*Trecho*
----------
PRORROGAMOS! Assine a partir de 1,50/semana

Petróleo :fontes de violência

Petróleo, diamantes e água estão na origem de muitos conflitos armados ao redor do mundo, principalmente na África, na Ásia e no Oriente Médio.

Por Da Redação Materia seguir SEGUIR Materia seguir SEGUINDO
Atualizado em 31 out 2016, 18h20 - Publicado em 30 set 2007, 22h00

Texto Alessandra de Falco

Petróleo, diamantes e água. Essas 3 riquezas naturais vêm alimentando conflitos armados e combates sangrentos ao redor do mundo já faz algum tempo. Elas são o estopim daquilo que alguns especialistas convencionaram chamar de “novas guerras” – disputas contemporâneas marcadas por objetivos econômicos no lugar de idealismo político, divergência religiosa ou limpeza étnica.

Segundo Denise Galvão, integrante do Grupo de Análise de Prevenção de Conflitos Internacionais da Universidade Cândido Mendes, no Rio de Janeiro, a briga por recursos naturais sempre teve papel decisivo nas guerras travadas na África e no Oriente Médio – região detentora de aproximadamente 55% das reservas mundiais de petróleo. Diamantes, por outro lado, financiaram matanças na Libéria, em Serra Leoa e na República Democrática do Congo (RDA) – e continuam a patrocinar conflitos em muitos países africanos (leia mais nas págs. 34 e 36).

No capítulo “água”, a situação parece ser ainda mais complicada. De acordo com a Organização das Nações Unidas para Agricultura e Alimentação (FAO), quase todos os 261 rios “internacionais” do mundo – aqueles que cruzam fronteiras – têm sido foco de tensões nas últimas décadas. A maioria deles localiza-se na África, no Oriente Médio e no sudeste da Ásia. Um dos casos mais emblemáticos de guerra por água é o conflito entre árabes e israelenses que começou em 1964 e mantém-se vivo até hoje. Naquele ano, Israel bombardeou a Síria depois que o país começou a desviar água do rio Banias e alguns afluentes do Jordão. A disputa foi evoluindo até dar origem à Guerra dos Seis Dias, em 1967, quando os israelenses ocuparam as colinas de Golã (região com importantes fontes renováveis de água) e passaram a controlar a cidade de Jerusalém interia. Especialistas em hidropolítica afirmam que, até 2020, a falta d´água será crônica em todo o Oriente Médio. Isso poderá esquentar ainda mais a já tumultuada relação entre os países daquela região.
----------
*Dados do exercício*

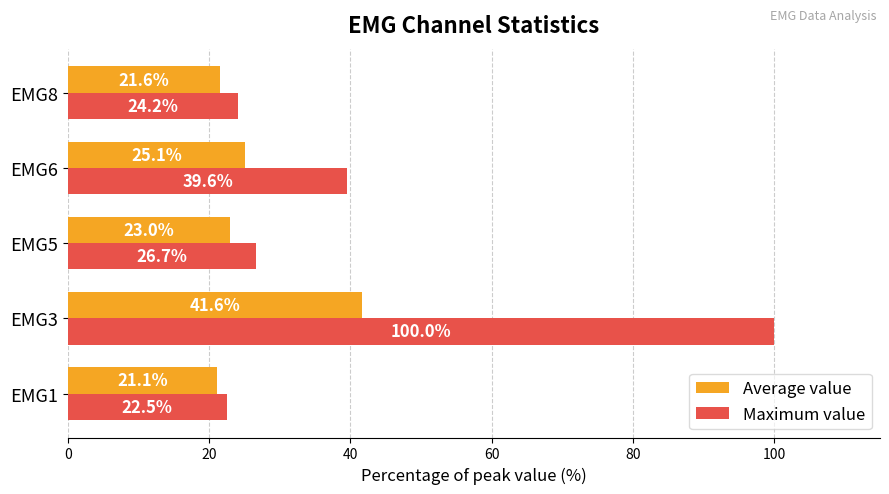

Which series changed the most between EMG3 and EMG8?

Maximum value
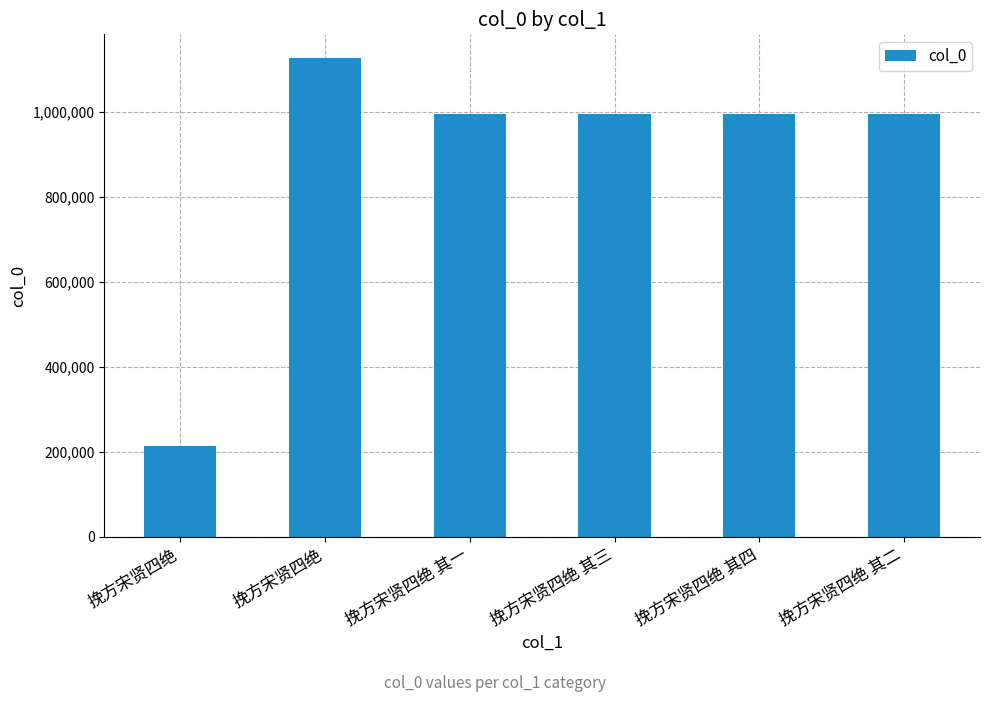

Between 挽方宋贤四绝 and 挽方宋贤四绝, which is larger?

挽方宋贤四绝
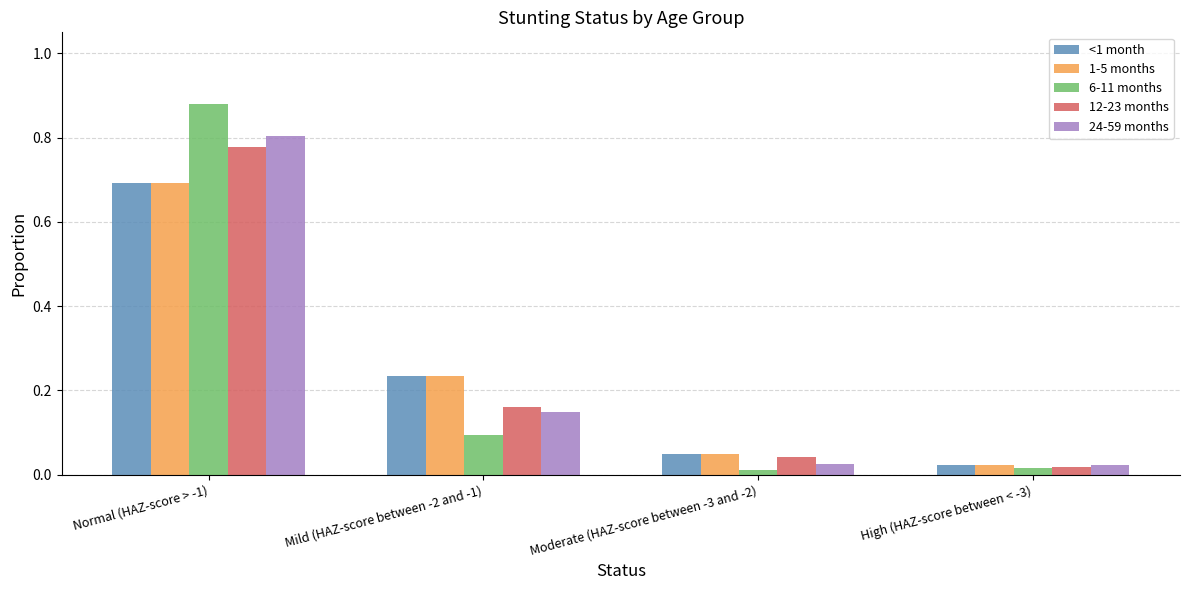

At which label does 1-5 months reach its minimum?

High (HAZ-score between < -3)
----------
*Instruções*
**a)** Nos registros, troque "label" por "category" nas linhas que começam na que contém "Maximum value" e seguem até o fim dos registros, sem mudar mais nada. Deixe as imagens de fora e devolva somente essas linhas.
**b)** Prossiga com a matéria sobre petróleo, diamantes e água como fontes de conflito a partir do ponto em que ela termina.
Os registros não têm relação com a matéria.

*Respostas por item*
**a)**
Maximum value

Between 挽方宋贤四绝 and 挽方宋贤四绝, which is larger?

挽方宋贤四绝

At which category does 1-5 months reach its minimum?

High (HAZ-score between < -3)

**b)**
Pontos nevrálgicos

O petróleo era desprezado pelos povos do Oriente Médio na época em que Jesus Cristo andava por lá. Por causa do mal-cheiro, não era usado nem em lamparinas. Hoje, países são capazes de ir à guerra por ele. Os EUA, donos da maior economia do mundo (e a mais dependente do combustível também), perceberam a importância de manter algum controle sobre as principais regiões produtoras desde o início do século passado. Na década de 1930, estabeleceram suas primeiras alianças com os países do Golfo Pérsico – entre eles a Arábia Saudita. Algum tempo depois, partiram para as reservas da África, acompanhados de franceses, belgas e britânicos. Direta ou indiretamente, essas potências ocidentais e suas empresas petrolíferas acabam financiando os conflitos travados entre governos corruptos e grupos rebeldes.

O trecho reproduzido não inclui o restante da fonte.